▸ **WHAT TO WORK ON**
Copy out the listing below with "Study" swapped for "Examine" wherever it occurs, and keep everything else the same. Leave the pictures out of your version.

-- Opening Marker --

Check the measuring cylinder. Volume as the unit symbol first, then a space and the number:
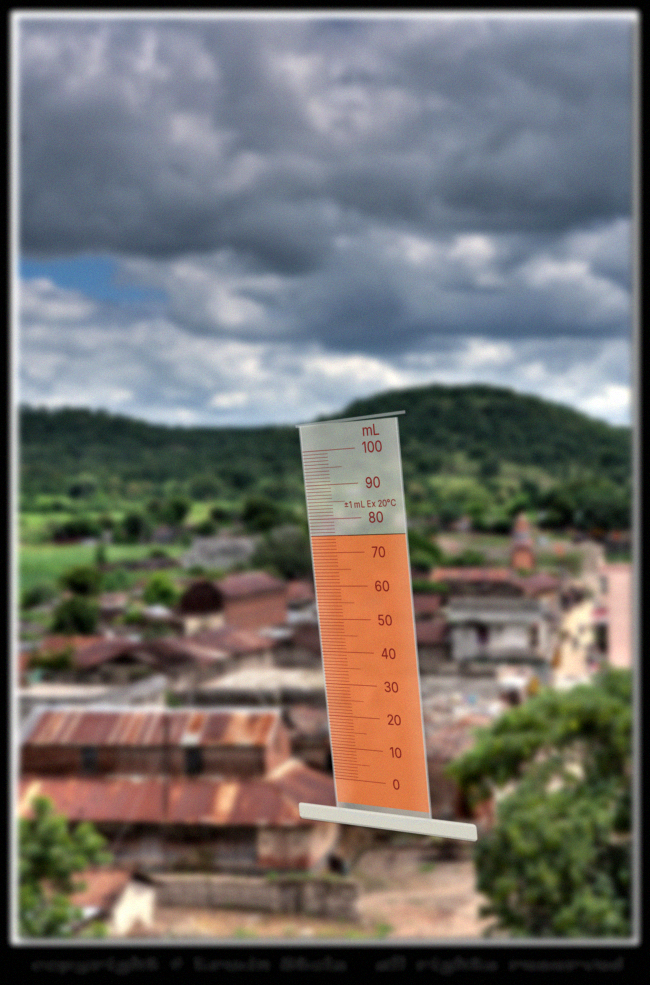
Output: mL 75
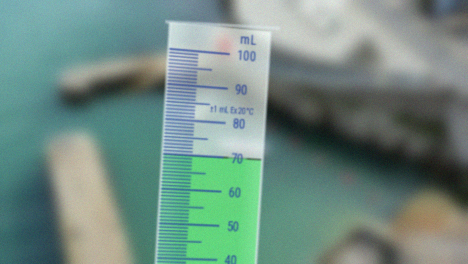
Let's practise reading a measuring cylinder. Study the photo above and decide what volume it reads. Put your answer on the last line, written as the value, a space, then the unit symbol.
70 mL
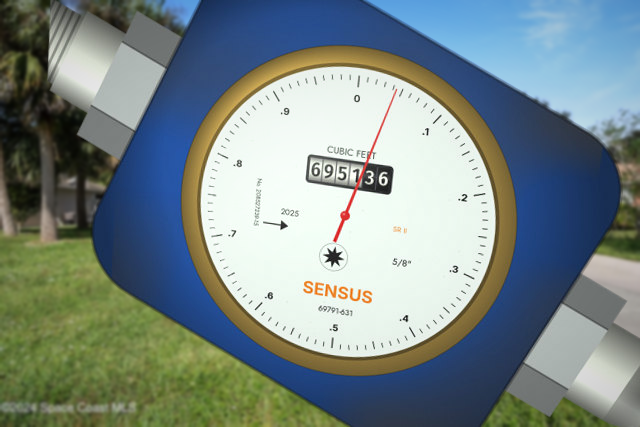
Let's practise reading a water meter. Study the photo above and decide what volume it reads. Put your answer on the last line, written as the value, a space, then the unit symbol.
695136.04 ft³
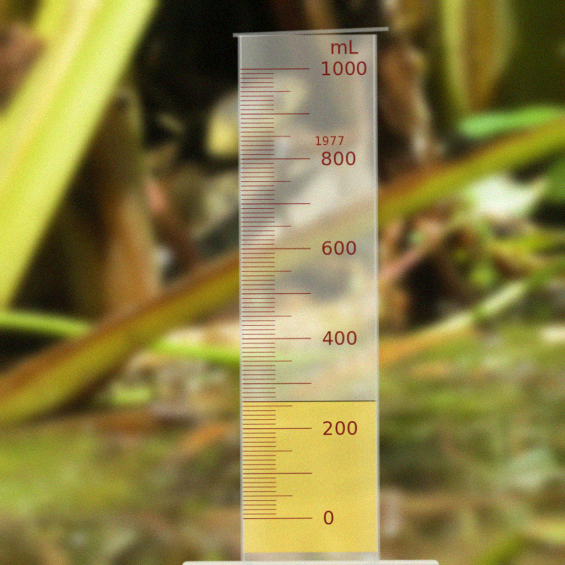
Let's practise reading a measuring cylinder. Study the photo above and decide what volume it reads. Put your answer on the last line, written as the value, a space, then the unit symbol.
260 mL
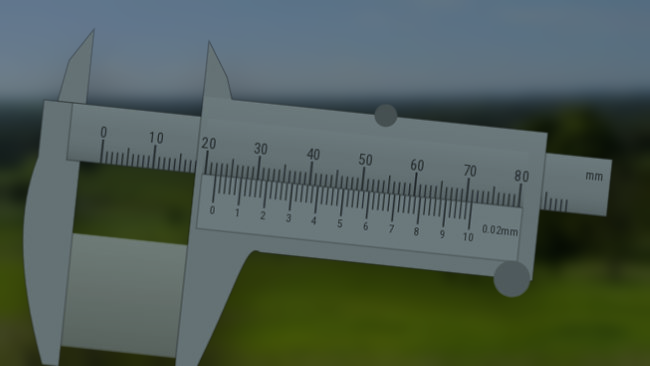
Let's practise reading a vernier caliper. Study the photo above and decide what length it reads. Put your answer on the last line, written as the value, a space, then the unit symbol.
22.0 mm
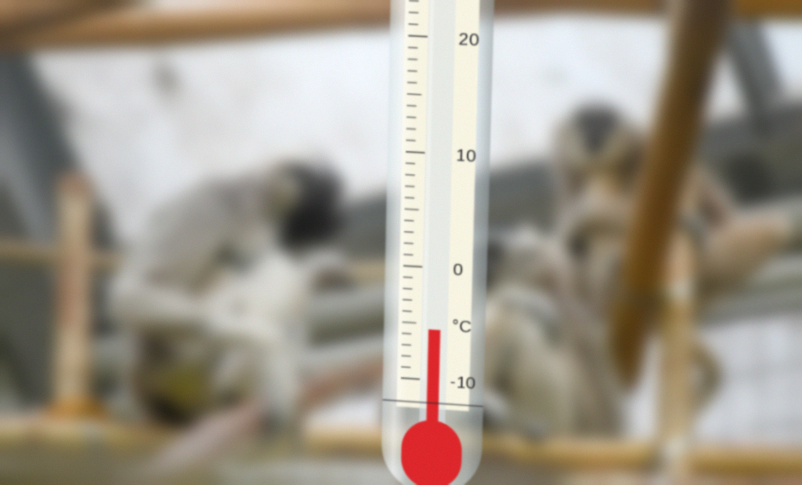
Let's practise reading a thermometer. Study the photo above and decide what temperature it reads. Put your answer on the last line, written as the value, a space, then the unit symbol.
-5.5 °C
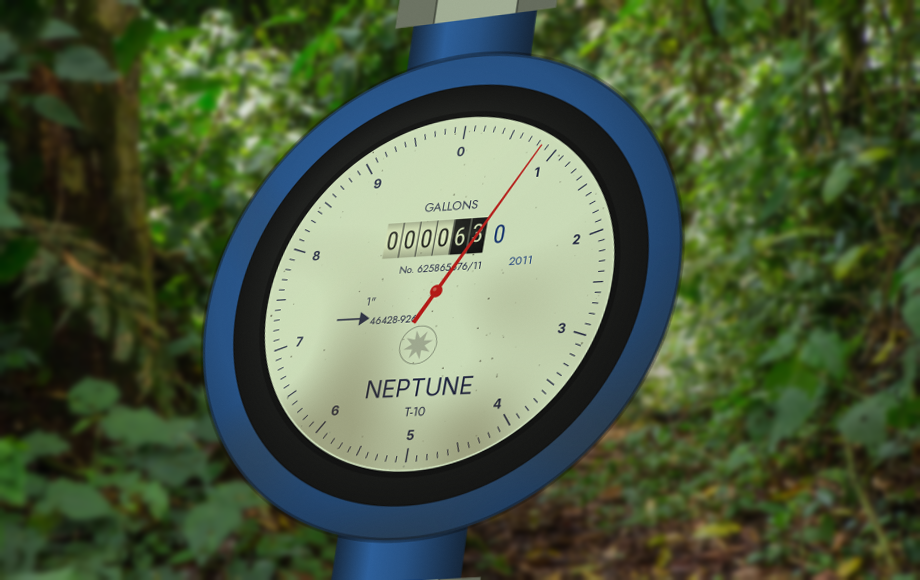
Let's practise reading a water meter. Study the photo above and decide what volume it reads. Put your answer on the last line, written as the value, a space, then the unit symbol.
630.8 gal
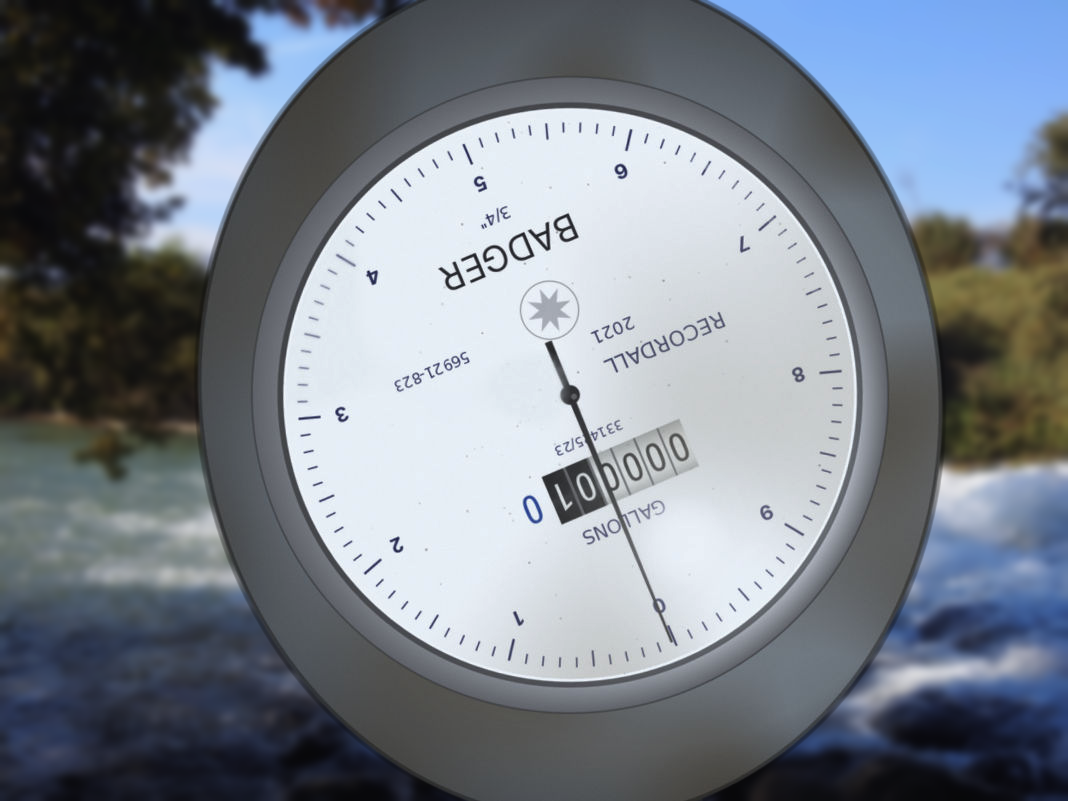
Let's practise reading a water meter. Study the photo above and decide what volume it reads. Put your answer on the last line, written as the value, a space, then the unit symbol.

-- Closing Marker --

▸ **TASK RESULT**
Check the measuring cylinder. Volume as the unit symbol first, then a space and the number:
Output: mL 75
Let's practise reading a measuring cylinder. Examine the photo above and decide what volume it reads. Put your answer on the last line, written as the value, a space, then the unit symbol.
70 mL
Let's practise reading a water meter. Examine the photo above and decide what volume it reads. Put your answer on the last line, written as the value, a space, then the unit symbol.
695136.04 ft³
Let's practise reading a measuring cylinder. Examine the photo above and decide what volume it reads. Put your answer on the last line, written as the value, a space, then the unit symbol.
260 mL
Let's practise reading a vernier caliper. Examine the photo above and decide what length it reads. Put your answer on the last line, written as the value, a space, then the unit symbol.
22.0 mm
Let's practise reading a thermometer. Examine the photo above and decide what temperature it reads. Put your answer on the last line, written as the value, a space, then the unit symbol.
-5.5 °C
Let's practise reading a water meter. Examine the photo above and decide what volume it reads. Put your answer on the last line, written as the value, a space, then the unit symbol.
630.8 gal
Let's practise reading a water meter. Examine the photo above and decide what volume it reads. Put your answer on the last line, written as the value, a space, then the unit symbol.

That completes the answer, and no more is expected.